Jean-Luc Godard's "Breathless" (1960) became a curtain-raiser on '60s youth rebellion several years before anyone heard of Beatlemania. George C. Scott's Oscar-winning performance in "Patton" (1970) was so perfectly balanced that conservatives (including Richard Nixon) saluted the biopic as a patriotic homage to the blood-and-guts World War II general, while liberals saw it as a brilliant satire of a warmongering lunatic. From either viewpoint, the film brilliantly assimilated the national tensions wrought by the Vietnam conflict.

Examples abound of how cinematic indirection can produce movies with longer shelf lives than films with more explicit topical agendas. Ang Lee's "Brokeback Mountain" (2005) indirectly struck a blow against homophobia through relating the tragic story of two closeted love-struck cowboys. By comparison, Gus Van Sant's "Milk" (2008), about the life and times of San Francisco activist-politician Harvey Milk, pushed an upfront gay-rights message in a period when the United States was embracing same-sex partnerships as never before.

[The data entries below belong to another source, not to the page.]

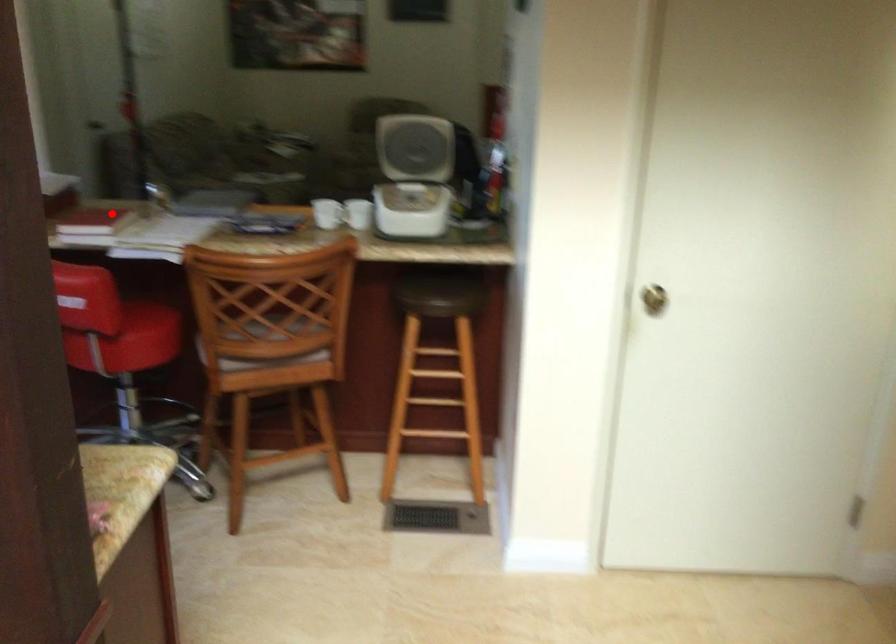
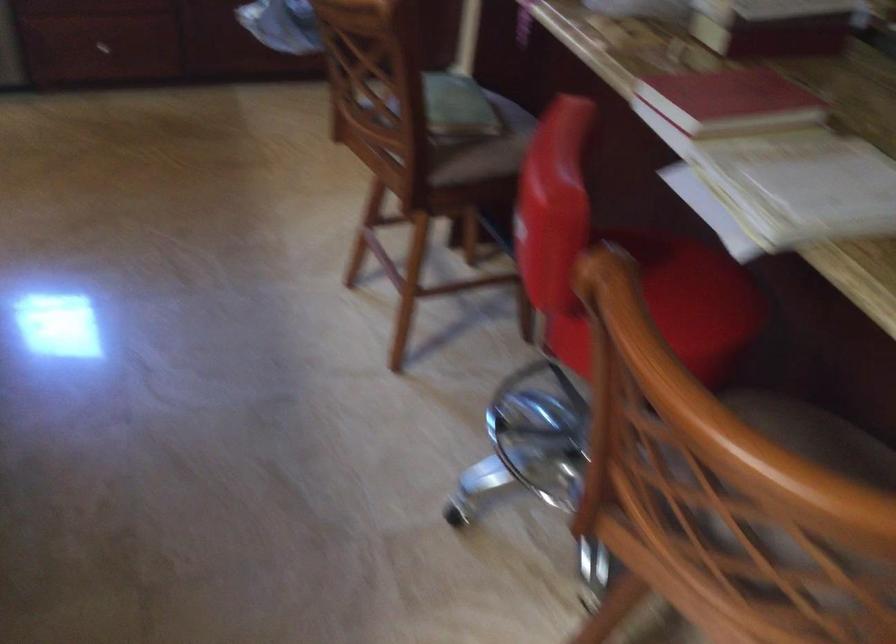
Question: I am providing you with two images of the same scene from different viewpoints. Image1 has a red point marked. In image2, the corresponding 3D location appears at what relative position? Reply with the corresponding letter.

Choices:
 (A) Closer
 (B) Farther

Answer: (A)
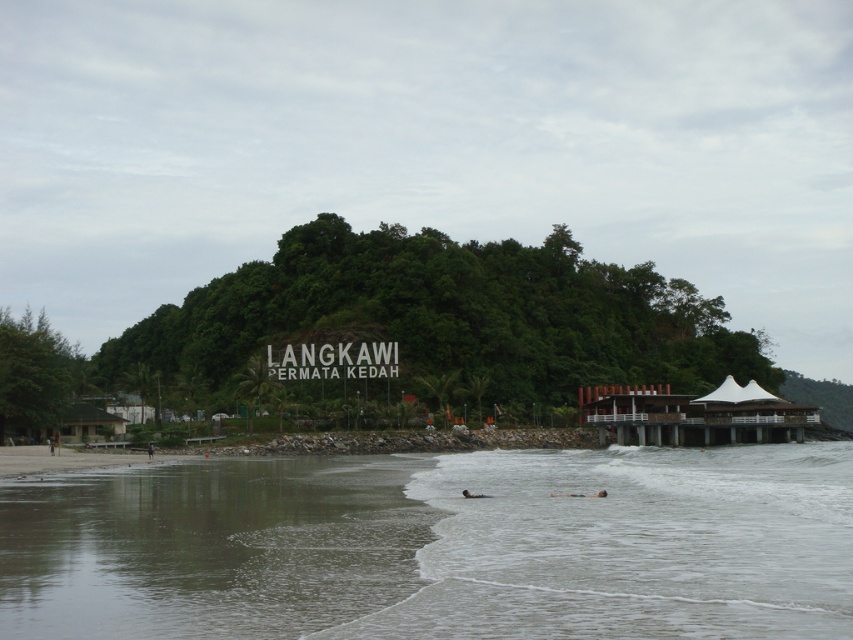
Question: Which point appears farthest from the camera in this image?

Choices:
 (A) (677, 628)
 (B) (310, 620)

Answer: (B)

Question: Can you confirm if clear water at center is positioned to the left of clear water at lower left?

Choices:
 (A) yes
 (B) no

Answer: (B)

Question: Is clear water at center positioned before clear water at lower left?

Choices:
 (A) no
 (B) yes

Answer: (B)

Question: Considering the relative positions of clear water at center and clear water at lower left in the image provided, where is clear water at center located with respect to clear water at lower left?

Choices:
 (A) below
 (B) above

Answer: (A)

Question: Among these objects, which one is nearest to the camera?

Choices:
 (A) clear water at lower left
 (B) clear water at center

Answer: (B)

Question: Which of the following is the farthest from the observer?

Choices:
 (A) (834, 540)
 (B) (62, 621)

Answer: (A)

Yet despite the movie's impressive achievements and Sean Penn's standout title performance, "Milk" hasn't acquired "Brokeback Mountain's" enduring status as a harbinger of shifting popular attitudes about homosexuality. Like "Crash," Paul Haggis' drama about racial tension and redemption in contemporary L.A., which beat "Brokeback Mountain" for best picture, the sprawling, ambitious "Milk" may lose its freshness faster than Lee's intimate, poetic allegory.